**WHAT THE TASK ASKS**
Your output should consist of the data, copied exactly.

SOURCE INFORMATION below:

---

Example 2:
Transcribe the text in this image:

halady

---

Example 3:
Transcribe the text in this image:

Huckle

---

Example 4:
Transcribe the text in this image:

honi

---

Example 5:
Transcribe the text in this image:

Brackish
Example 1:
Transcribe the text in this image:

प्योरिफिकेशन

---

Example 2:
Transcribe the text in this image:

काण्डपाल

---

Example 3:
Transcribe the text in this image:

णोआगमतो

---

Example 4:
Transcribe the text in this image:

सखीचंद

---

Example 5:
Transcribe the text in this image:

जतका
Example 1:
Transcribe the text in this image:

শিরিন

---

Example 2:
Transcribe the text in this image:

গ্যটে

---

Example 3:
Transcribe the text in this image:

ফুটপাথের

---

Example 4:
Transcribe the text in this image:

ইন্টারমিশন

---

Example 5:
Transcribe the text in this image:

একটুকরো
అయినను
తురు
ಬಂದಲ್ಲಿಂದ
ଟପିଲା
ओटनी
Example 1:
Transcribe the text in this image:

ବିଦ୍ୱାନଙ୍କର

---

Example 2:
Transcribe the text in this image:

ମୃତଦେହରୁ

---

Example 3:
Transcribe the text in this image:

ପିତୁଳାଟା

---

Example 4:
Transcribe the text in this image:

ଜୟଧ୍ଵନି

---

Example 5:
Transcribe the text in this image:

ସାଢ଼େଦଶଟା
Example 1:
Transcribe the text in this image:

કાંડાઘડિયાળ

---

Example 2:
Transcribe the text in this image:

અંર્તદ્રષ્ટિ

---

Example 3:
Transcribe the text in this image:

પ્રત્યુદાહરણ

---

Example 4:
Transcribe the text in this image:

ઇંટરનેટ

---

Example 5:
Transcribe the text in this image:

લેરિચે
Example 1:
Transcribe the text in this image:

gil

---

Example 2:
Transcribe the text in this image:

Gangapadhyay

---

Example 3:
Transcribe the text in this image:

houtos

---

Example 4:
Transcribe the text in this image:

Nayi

End of SOURCE INFORMATION.

**TASK ANSWER**
---

Example 2:
Transcribe the text in this image:

halady

---

Example 3:
Transcribe the text in this image:

Huckle

---

Example 4:
Transcribe the text in this image:

honi

---

Example 5:
Transcribe the text in this image:

Brackish
Example 1:
Transcribe the text in this image:

प्योरिफिकेशन

---

Example 2:
Transcribe the text in this image:

काण्डपाल

---

Example 3:
Transcribe the text in this image:

णोआगमतो

---

Example 4:
Transcribe the text in this image:

सखीचंद

---

Example 5:
Transcribe the text in this image:

जतका
Example 1:
Transcribe the text in this image:

শিরিন

---

Example 2:
Transcribe the text in this image:

গ্যটে

---

Example 3:
Transcribe the text in this image:

ফুটপাথের

---

Example 4:
Transcribe the text in this image:

ইন্টারমিশন

---

Example 5:
Transcribe the text in this image:

একটুকরো
అయినను
తురు
ಬಂದಲ್ಲಿಂದ
ଟପିଲା
ओटनी
Example 1:
Transcribe the text in this image:

ବିଦ୍ୱାନଙ୍କର

---

Example 2:
Transcribe the text in this image:

ମୃତଦେହରୁ

---

Example 3:
Transcribe the text in this image:

ପିତୁଳାଟା

---

Example 4:
Transcribe the text in this image:

ଜୟଧ୍ଵନି

---

Example 5:
Transcribe the text in this image:

ସାଢ଼େଦଶଟା
Example 1:
Transcribe the text in this image:

કાંડાઘડિયાળ

---

Example 2:
Transcribe the text in this image:

અંર્તદ્રષ્ટિ

---

Example 3:
Transcribe the text in this image:

પ્રત્યુદાહરણ

---

Example 4:
Transcribe the text in this image:

ઇંટરનેટ

---

Example 5:
Transcribe the text in this image:

લેરિચે
Example 1:
Transcribe the text in this image:

gil

---

Example 2:
Transcribe the text in this image:

Gangapadhyay

---

Example 3:
Transcribe the text in this image:

houtos

---

Example 4:
Transcribe the text in this image:

Nayi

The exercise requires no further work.